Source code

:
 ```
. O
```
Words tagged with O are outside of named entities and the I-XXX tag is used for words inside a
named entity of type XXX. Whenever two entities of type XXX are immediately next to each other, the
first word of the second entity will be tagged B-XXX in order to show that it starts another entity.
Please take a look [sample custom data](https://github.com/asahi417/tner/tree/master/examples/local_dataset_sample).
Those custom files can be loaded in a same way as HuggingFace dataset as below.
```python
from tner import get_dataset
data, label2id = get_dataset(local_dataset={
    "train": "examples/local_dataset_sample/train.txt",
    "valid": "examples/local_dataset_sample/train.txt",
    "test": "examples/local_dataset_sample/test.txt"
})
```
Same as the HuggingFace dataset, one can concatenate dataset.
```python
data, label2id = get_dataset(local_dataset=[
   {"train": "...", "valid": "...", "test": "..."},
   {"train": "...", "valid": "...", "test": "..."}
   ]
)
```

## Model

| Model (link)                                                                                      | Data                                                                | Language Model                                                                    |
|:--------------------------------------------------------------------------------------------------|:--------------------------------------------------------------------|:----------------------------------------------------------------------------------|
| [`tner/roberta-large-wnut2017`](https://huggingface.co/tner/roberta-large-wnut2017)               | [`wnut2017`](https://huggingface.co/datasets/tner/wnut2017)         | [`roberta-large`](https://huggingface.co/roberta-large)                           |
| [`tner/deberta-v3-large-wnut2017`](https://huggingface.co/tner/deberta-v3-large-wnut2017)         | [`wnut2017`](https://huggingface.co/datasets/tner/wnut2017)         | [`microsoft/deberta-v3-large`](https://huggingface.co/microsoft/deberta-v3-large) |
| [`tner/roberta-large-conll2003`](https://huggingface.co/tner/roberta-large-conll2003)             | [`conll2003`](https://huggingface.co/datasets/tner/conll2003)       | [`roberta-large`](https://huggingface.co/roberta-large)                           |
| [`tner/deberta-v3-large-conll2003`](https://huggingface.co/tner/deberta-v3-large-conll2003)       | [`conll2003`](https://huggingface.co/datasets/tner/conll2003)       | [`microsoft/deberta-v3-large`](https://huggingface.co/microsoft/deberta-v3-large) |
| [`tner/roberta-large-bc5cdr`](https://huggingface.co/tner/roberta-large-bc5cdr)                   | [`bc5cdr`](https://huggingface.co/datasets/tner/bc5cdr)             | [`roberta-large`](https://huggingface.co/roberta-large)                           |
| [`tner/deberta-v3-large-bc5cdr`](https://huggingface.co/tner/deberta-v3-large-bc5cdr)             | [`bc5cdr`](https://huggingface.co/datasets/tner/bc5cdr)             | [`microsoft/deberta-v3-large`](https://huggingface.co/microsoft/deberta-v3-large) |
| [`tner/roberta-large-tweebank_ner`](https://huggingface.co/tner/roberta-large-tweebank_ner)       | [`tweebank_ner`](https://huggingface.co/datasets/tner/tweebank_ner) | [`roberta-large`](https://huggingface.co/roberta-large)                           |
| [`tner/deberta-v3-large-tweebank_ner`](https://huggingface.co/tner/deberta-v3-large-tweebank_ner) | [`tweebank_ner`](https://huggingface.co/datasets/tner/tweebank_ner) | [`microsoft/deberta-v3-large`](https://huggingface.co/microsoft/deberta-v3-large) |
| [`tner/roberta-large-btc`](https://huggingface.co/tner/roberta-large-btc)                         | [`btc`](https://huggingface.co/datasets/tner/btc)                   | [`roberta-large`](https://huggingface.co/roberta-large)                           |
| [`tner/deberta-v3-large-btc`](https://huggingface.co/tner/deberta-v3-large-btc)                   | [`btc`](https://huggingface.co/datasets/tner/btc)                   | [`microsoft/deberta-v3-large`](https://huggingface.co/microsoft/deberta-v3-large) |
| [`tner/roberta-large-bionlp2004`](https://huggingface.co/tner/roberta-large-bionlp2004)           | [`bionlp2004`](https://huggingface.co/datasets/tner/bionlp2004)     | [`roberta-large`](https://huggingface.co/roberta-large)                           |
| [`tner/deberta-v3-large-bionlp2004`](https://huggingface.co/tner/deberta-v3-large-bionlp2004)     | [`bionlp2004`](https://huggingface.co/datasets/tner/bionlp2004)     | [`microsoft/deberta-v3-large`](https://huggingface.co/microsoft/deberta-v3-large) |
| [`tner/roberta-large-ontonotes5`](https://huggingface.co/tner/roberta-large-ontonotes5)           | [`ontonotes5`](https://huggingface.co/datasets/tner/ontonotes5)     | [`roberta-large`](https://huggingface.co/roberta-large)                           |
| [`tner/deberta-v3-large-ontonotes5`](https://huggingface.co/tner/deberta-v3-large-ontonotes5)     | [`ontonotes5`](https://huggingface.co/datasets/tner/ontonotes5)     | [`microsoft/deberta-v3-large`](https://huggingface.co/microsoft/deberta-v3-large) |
^^^^
# Action item
Each entry above needs to be returned exactly as written.

# Task output
Source code

:
 ```
. O
```
Words tagged with O are outside of named entities and the I-XXX tag is used for words inside a
named entity of type XXX. Whenever two entities of type XXX are immediately next to each other, the
first word of the second entity will be tagged B-XXX in order to show that it starts another entity.
Please take a look [sample custom data](https://github.com/asahi417/tner/tree/master/examples/local_dataset_sample).
Those custom files can be loaded in a same way as HuggingFace dataset as below.
```python
from tner import get_dataset
data, label2id = get_dataset(local_dataset={
    "train": "examples/local_dataset_sample/train.txt",
    "valid": "examples/local_dataset_sample/train.txt",
    "test": "examples/local_dataset_sample/test.txt"
})
```
Same as the HuggingFace dataset, one can concatenate dataset.
```python
data, label2id = get_dataset(local_dataset=[
   {"train": "...", "valid": "...", "test": "..."},
   {"train": "...", "valid": "...", "test": "..."}
   ]
)
```

## Model

| Model (link)                                                                                      | Data                                                                | Language Model                                                                    |
|:--------------------------------------------------------------------------------------------------|:--------------------------------------------------------------------|:----------------------------------------------------------------------------------|
| [`tner/roberta-large-wnut2017`](https://huggingface.co/tner/roberta-large-wnut2017)               | [`wnut2017`](https://huggingface.co/datasets/tner/wnut2017)         | [`roberta-large`](https://huggingface.co/roberta-large)                           |
| [`tner/deberta-v3-large-wnut2017`](https://huggingface.co/tner/deberta-v3-large-wnut2017)         | [`wnut2017`](https://huggingface.co/datasets/tner/wnut2017)         | [`microsoft/deberta-v3-large`](https://huggingface.co/microsoft/deberta-v3-large) |
| [`tner/roberta-large-conll2003`](https://huggingface.co/tner/roberta-large-conll2003)             | [`conll2003`](https://huggingface.co/datasets/tner/conll2003)       | [`roberta-large`](https://huggingface.co/roberta-large)                           |
| [`tner/deberta-v3-large-conll2003`](https://huggingface.co/tner/deberta-v3-large-conll2003)       | [`conll2003`](https://huggingface.co/datasets/tner/conll2003)       | [`microsoft/deberta-v3-large`](https://huggingface.co/microsoft/deberta-v3-large) |
| [`tner/roberta-large-bc5cdr`](https://huggingface.co/tner/roberta-large-bc5cdr)                   | [`bc5cdr`](https://huggingface.co/datasets/tner/bc5cdr)             | [`roberta-large`](https://huggingface.co/roberta-large)                           |
| [`tner/deberta-v3-large-bc5cdr`](https://huggingface.co/tner/deberta-v3-large-bc5cdr)             | [`bc5cdr`](https://huggingface.co/datasets/tner/bc5cdr)             | [`microsoft/deberta-v3-large`](https://huggingface.co/microsoft/deberta-v3-large) |
| [`tner/roberta-large-tweebank_ner`](https://huggingface.co/tner/roberta-large-tweebank_ner)       | [`tweebank_ner`](https://huggingface.co/datasets/tner/tweebank_ner) | [`roberta-large`](https://huggingface.co/roberta-large)                           |
| [`tner/deberta-v3-large-tweebank_ner`](https://huggingface.co/tner/deberta-v3-large-tweebank_ner) | [`tweebank_ner`](https://huggingface.co/datasets/tner/tweebank_ner) | [`microsoft/deberta-v3-large`](https://huggingface.co/microsoft/deberta-v3-large) |
| [`tner/roberta-large-btc`](https://huggingface.co/tner/roberta-large-btc)                         | [`btc`](https://huggingface.co/datasets/tner/btc)                   | [`roberta-large`](https://huggingface.co/roberta-large)                           |
| [`tner/deberta-v3-large-btc`](https://huggingface.co/tner/deberta-v3-large-btc)                   | [`btc`](https://huggingface.co/datasets/tner/btc)                   | [`microsoft/deberta-v3-large`](https://huggingface.co/microsoft/deberta-v3-large) |
| [`tner/roberta-large-bionlp2004`](https://huggingface.co/tner/roberta-large-bionlp2004)           | [`bionlp2004`](https://huggingface.co/datasets/tner/bionlp2004)     | [`roberta-large`](https://huggingface.co/roberta-large)                           |
| [`tner/deberta-v3-large-bionlp2004`](https://huggingface.co/tner/deberta-v3-large-bionlp2004)     | [`bionlp2004`](https://huggingface.co/datasets/tner/bionlp2004)     | [`microsoft/deberta-v3-large`](https://huggingface.co/microsoft/deberta-v3-large) |
| [`tner/roberta-large-ontonotes5`](https://huggingface.co/tner/roberta-large-ontonotes5)           | [`ontonotes5`](https://huggingface.co/datasets/tner/ontonotes5)     | [`roberta-large`](https://huggingface.co/roberta-large)                           |
| [`tner/deberta-v3-large-ontonotes5`](https://huggingface.co/tner/deberta-v3-large-ontonotes5)     | [`ontonotes5`](https://huggingface.co/datasets/tner/ontonotes5)     | [`microsoft/deberta-v3-large`](https://huggingface.co/microsoft/deberta-v3-large) |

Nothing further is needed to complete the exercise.